The Historic Effingham Society wants to make improvements to the Living History Site and the Effingham Museum — and it’s looking for some help from the county commissioners.
Richard Loper of the Historic Effingham Society has asked for the county’s assistance in constructing bathrooms at the Living History Site. There are bathrooms in the Old Jail Museum, but Loper acknowledged those facilities are not handicapped-accessible.
“The reasons for this is we’re having larger and larger groups visit the museum,” he said.
Commissioners are expected to take up the matter at their Aug. 5 meeting, and Loper initially made his plea in August for help with bathrooms.
Part of the Living History Site and museum lies on city of Springfield property. The spot where the Historic Effingham Society wants to construct bathrooms is on the county-owned section. Loper said the group wants to put the bathrooms between the Old Jail Museum and the Seckinger-Bridgers House, the first of the buildings to be moved to the Living History Site, converting an old wellhouse for the purpose.
“We’re not in the bathroom building business,” Loper said. “We can move an old building.”
The projected cost for the bathrooms is $31,000, and Loper said the HES has had several people look at the project.
“We’ve got some things we can include in there that need to be done,” he said.
The Historic Effingham Society has rented portable toilets when the site expects a sizable number of visitors, “and those aren’t the greatest things around for festivals and large groups,” Loper added.
The museum and the Living History Site are becoming more popular with tour groups and other visitors, Loper said. The site has brought in groups as large as 300 people at one time. There is a restroom in the museum, which is on county property, and a restroom in the Boy Scout Hut, which is on the city portion of the site.
“We bring in people to the county who might not come here otherwise,” he said. “That’s some of the best dollars we can get in this county is from tourists coming here. They have money to spend, and we want them here.”

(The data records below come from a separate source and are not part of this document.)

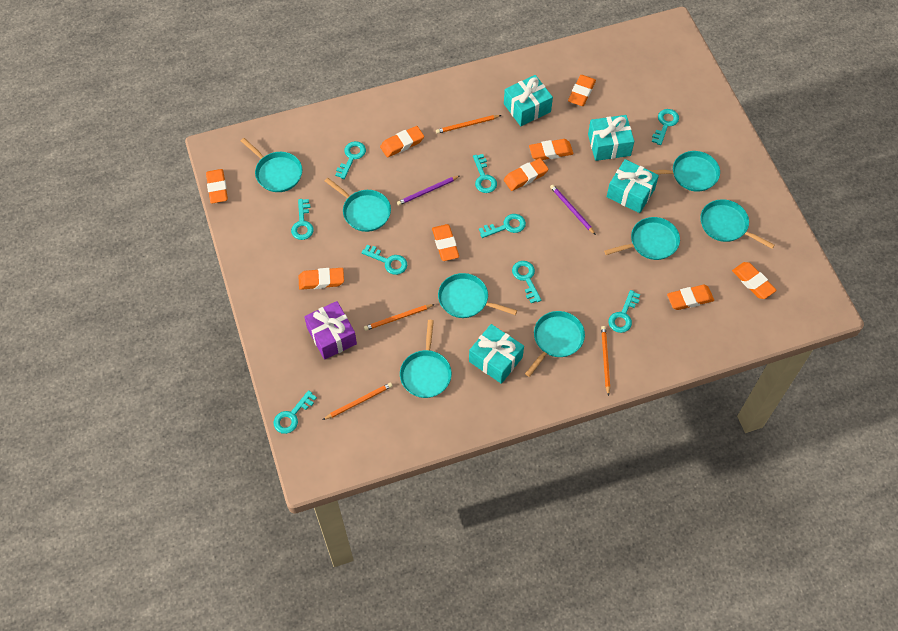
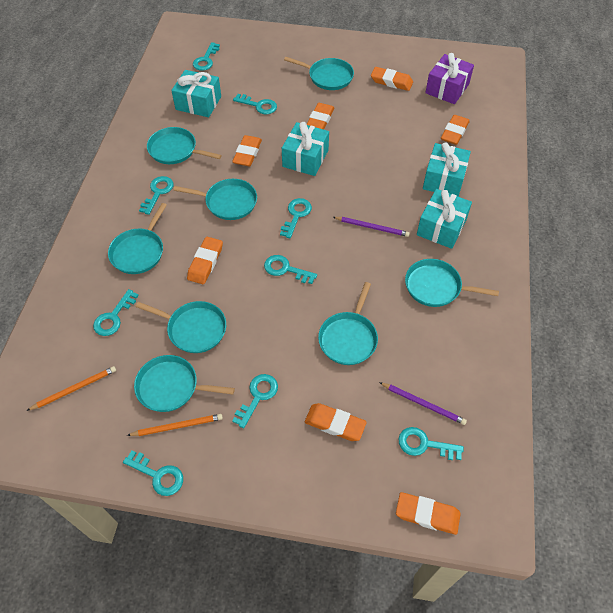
orange eraser: [206,169,228,204] [298,268,344,290] [380,126,424,158] [432,224,459,261] [504,158,549,191] [529,139,573,160] [568,75,596,106] [667,285,714,310] [732,262,777,299] = 9 -> [187,237,223,284] [232,135,262,166] [305,403,367,441] [307,103,334,129] [371,67,413,91] [396,492,461,535] [441,115,470,145] = 7
orange pencil: [323,383,393,420] [364,304,435,331] [436,115,501,134] [601,326,610,396] = 4 -> [26,366,116,411] [127,414,223,436] = 2

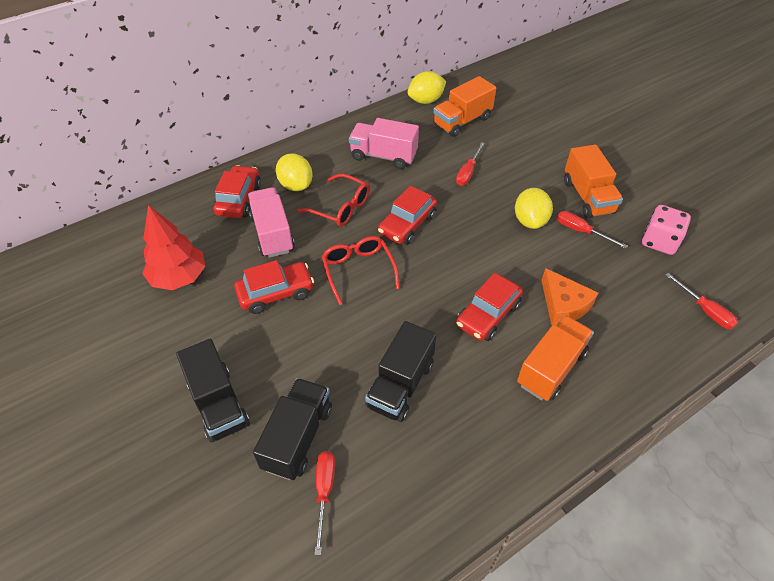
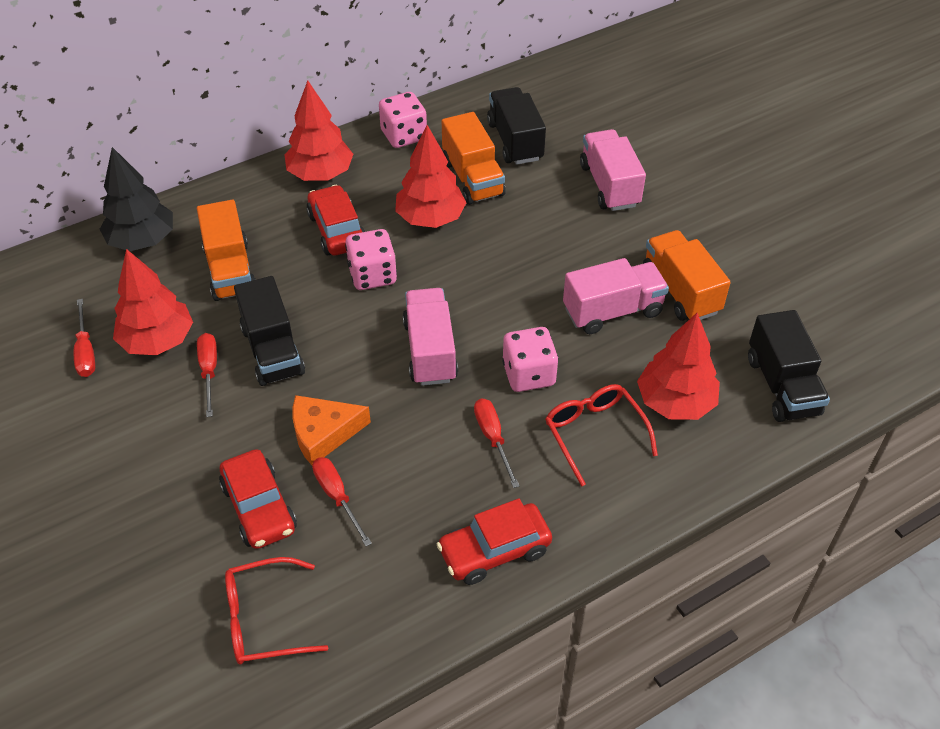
black tree: none = 0 -> [100,147,173,251] = 1
pink dice: [642,205,691,255] = 1 -> [345,229,397,290] [379,92,427,148] [502,327,558,392] = 3
pink truck: [248,187,295,258] [349,118,419,169] = 2 -> [403,288,458,386] [563,258,669,334] [580,129,646,211] = 3
red car: [214,165,261,218] [234,260,314,314] [378,186,437,245] [456,273,523,341] = 4 -> [219,449,297,549] [306,185,365,256] [437,498,552,585] = 3
red tree: [142,205,206,290] = 1 -> [113,249,193,355] [284,80,353,181] [395,125,467,228] [637,313,720,420] = 4
yellow lemon: [276,153,313,191] [407,71,446,104] [515,188,553,229] = 3 -> none = 0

Commissioner Vera Jones said she wanted more time and also wanted to see what interest Springfield might have in the project.
“I think some more need time and information,” she said.
Jones said the county doesn’t want to appear as if it is giving money to a non-profit group at the exclusion of other such organizations, so she asked that any deal struck between the county and the Historic Effingham Society be a contract for services.
“If we’re going to continue that route and spend money, we need to do that, so we’re getting a service back if we’re spending taxpayer dollars,” she said. “We need to look at a contract of services so we get this particular relationship in line like we did with the Chamber of Commerce.”
Chairman Wendall Kessler said one difference in this instance is that the county already owns the land.
“It’s not just writing a check to a non-profit,” he said.
Loper told commissioners the county and the city have been good to the Historic Effingham Society and its efforts over the years. But new bathrooms are a need.
“We’re in the unique position in that we’re sitting on part of the county and part of the city,” he said.
“But to grow, some of the things we need funding on we haven’t been able to do. Restrooms is one of the issues. That’s our number one priority. We need it really, really bad.”
Loper said the volunteers for the HES are ardent and active. During his April appearance before commissioners, he said the group recorded 174 volunteer hours to that point. There are two part-time people on staff at the Museum, he said, even though they work about 40 hours a week.
“We’re not short in people working,” he said. “This year alone, we have had 174 volunteer hours. We’ve got people who are willing. We’ve got the best volunteer group. They are unbelievable people. They give of themselves. We’re history nuts, or we wouldn’t be doing this.”
A golf tournament raised $6,000 for the Historic Effingham Society, and the HES also has raised money through dinner sales. The group once received funding from the county, but that ended.
“We have had to raise money for nearly everything we’ve done,” he said.
The Living History Site has been the beneficiary of some recent donations, including the old Blandford depot and the money to have it moved.
“We’re in the process of building a one-room school now,” Loper said. “It’s a replica of the Bethel school. We had one guy who funded that entire school. He wrote us a check and if that’s not enough, I’ll write you another check. We were lucky enough to get the bell that came out of the original Clyo school. We almost fell out when it popped in. We are truly blessed with our citizens.”
The floors have been cut out and are ready for drain lines to go in but no new equipment has been purchased. Loper said he would love to see the county to take part in the improvements. Commissioners are expected to have the issue on their Aug. 4 agenda.
“I would love to see the county support this project,” he said, “regardless of what happens with the city of Springfield.”